#### [What the task asks]
Extend the announcement below for the online performance event on touch in occult practices and performance art, picking up after its last sentence.

#### [Source document]

+-------+

In partnership with The Witch Institute, Minor Hockey Curatorial is proud to present ‘A Gesture, A Reading: Finding Touch in Occult Practices and Performance Art’ featuring virtual performances by Erika DeFreitas and Maggie Groat on Saturday, August 21, at 7pm EST.
Exploring themes of gesture, touch, and incantation, this event will contemplate how haptic and oral rituals are taken up within the disparate realms of contemporary performance art and the occult.
ARTIST PRINTS:
In conjunction with their performances, Erika DeFreitas and Maggie Groat have created a limited number of physical artist prints to be mailed out in advance of the performances. To request prints, email minorhockeycuratorial@gmail.
ACCESSIBILITY:
Please email minorhockeycuratorial@gmail.
Artists:
Minor Hockey Curatorial (Curators)
Minor Hockey Curatorial is a collaboration between Northern Ontario-based curators Robin Alex McDonald and Alexander Rondeau. Formed in January 2019, Minor Hockey uses curation to investigate topics related to queerness, rurality, and social justice. Previous exhibitions include ‘Above the Belt, Below the Bush’ (ft. Adrienne Crossman, Danya Danger, Tyler Matheson, Dominic Pinney, Walter K. Scott, and Jordyn Stewart) and 'Pressure Cracks,’ (ft. Megan Feheley, jenna dawn maclellan, Christine Negus, Emily Pelstring, and Jon Sasaki.)

+-------+

#### [Given entries]
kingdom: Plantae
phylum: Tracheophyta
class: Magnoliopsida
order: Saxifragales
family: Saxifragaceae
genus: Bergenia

+-------+

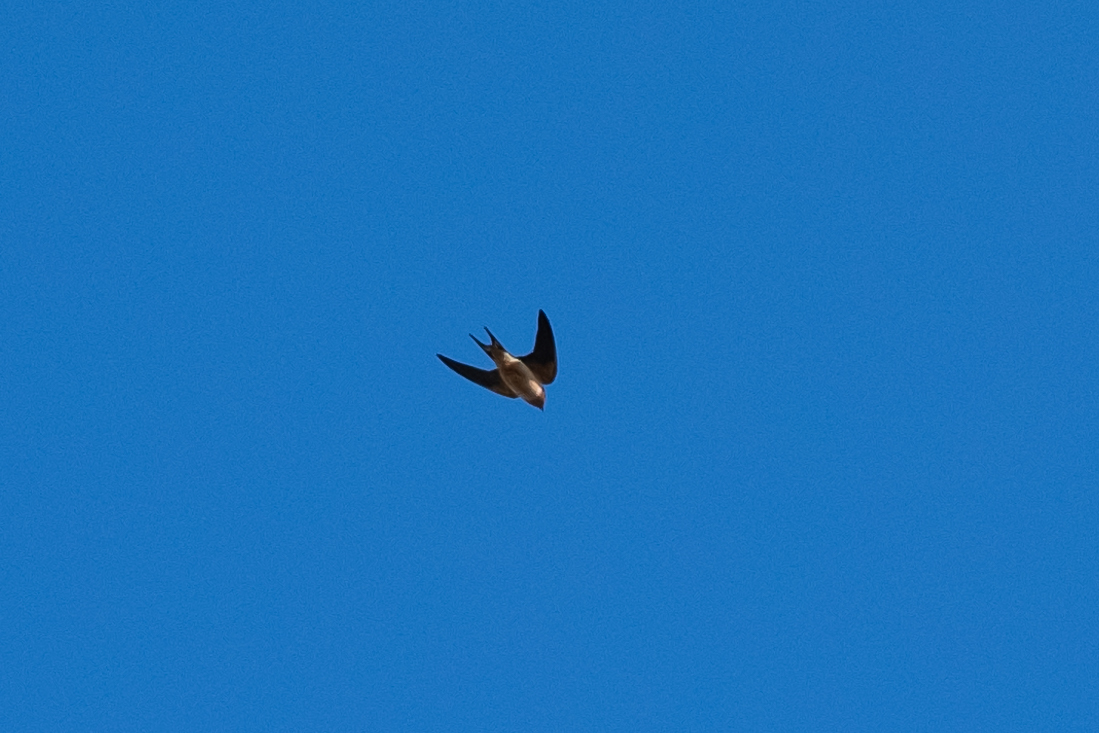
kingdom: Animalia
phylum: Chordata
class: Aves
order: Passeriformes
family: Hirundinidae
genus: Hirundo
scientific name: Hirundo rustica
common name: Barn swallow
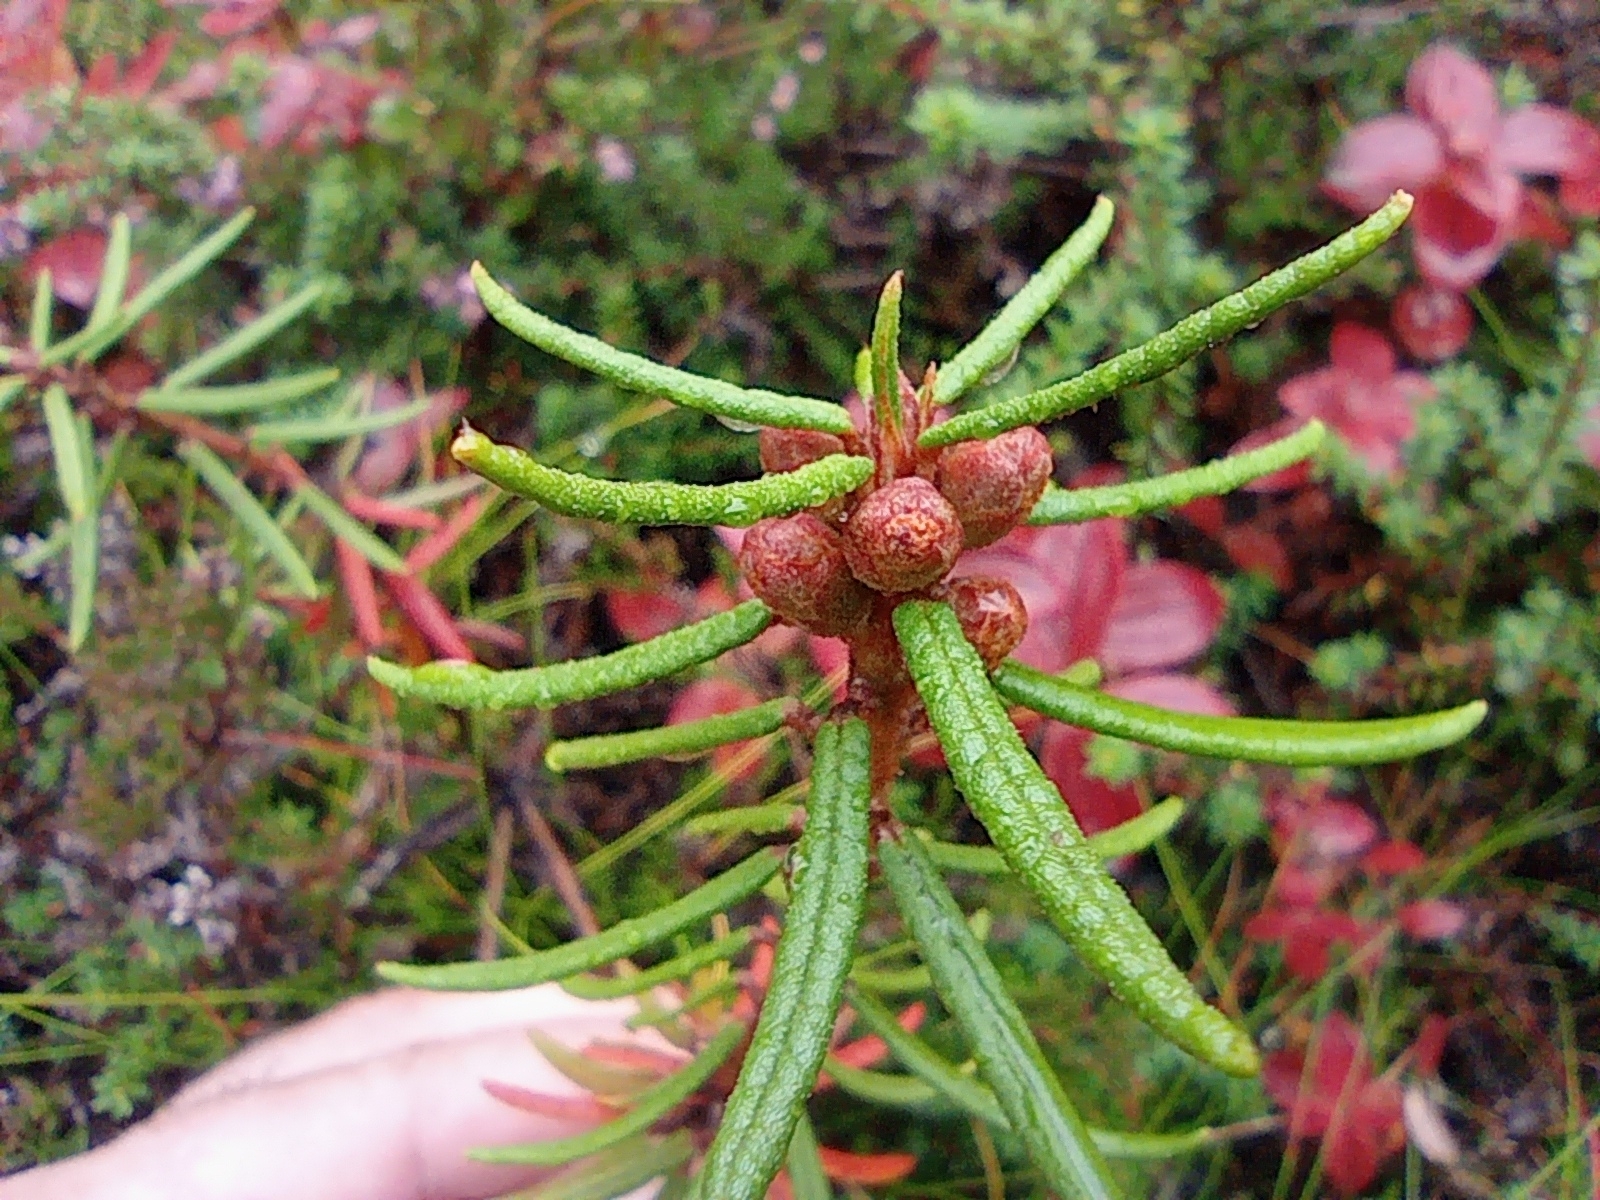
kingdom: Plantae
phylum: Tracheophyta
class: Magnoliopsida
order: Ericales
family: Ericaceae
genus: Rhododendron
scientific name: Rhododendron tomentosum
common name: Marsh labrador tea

+-------+

#### [Response box]
Erika DeFreitas
Erika DeFreitas is a Scarborough-based artist whose practice includes the use of performance, photography, video, installation, textiles, works on paper, and writing. Placing an emphasis on process, gesture, the body, documentation, and paranormal phenomena, she works through attempts to understand concepts of loss, post-memory, inheritance, and objecthood. DeFreitas’ work has been exhibited nationally and internationally including at Project Row Houses and the Museum of African American Culture, Houston; Fort Worth Contemporary Arts; Ulrich Museum of Art, Wichita; Kitchener-Waterloo Art Gallery; Platform Centre for Photographic and Digital Arts, Winnipeg; and Gallery 44, Toronto. A recipient of the Toronto Friends of Visual Artist’ 2016 Finalist Artist Prize, the 2016 John Hartman Award, and longlisted for the 2017 Sobey Art Award, she has also been awarded several grants from the Canada Arts Council, Ontario Arts Council, and the Toronto Arts Council. DeFreitas holds a Master of Visual Studies from the University of Toronto.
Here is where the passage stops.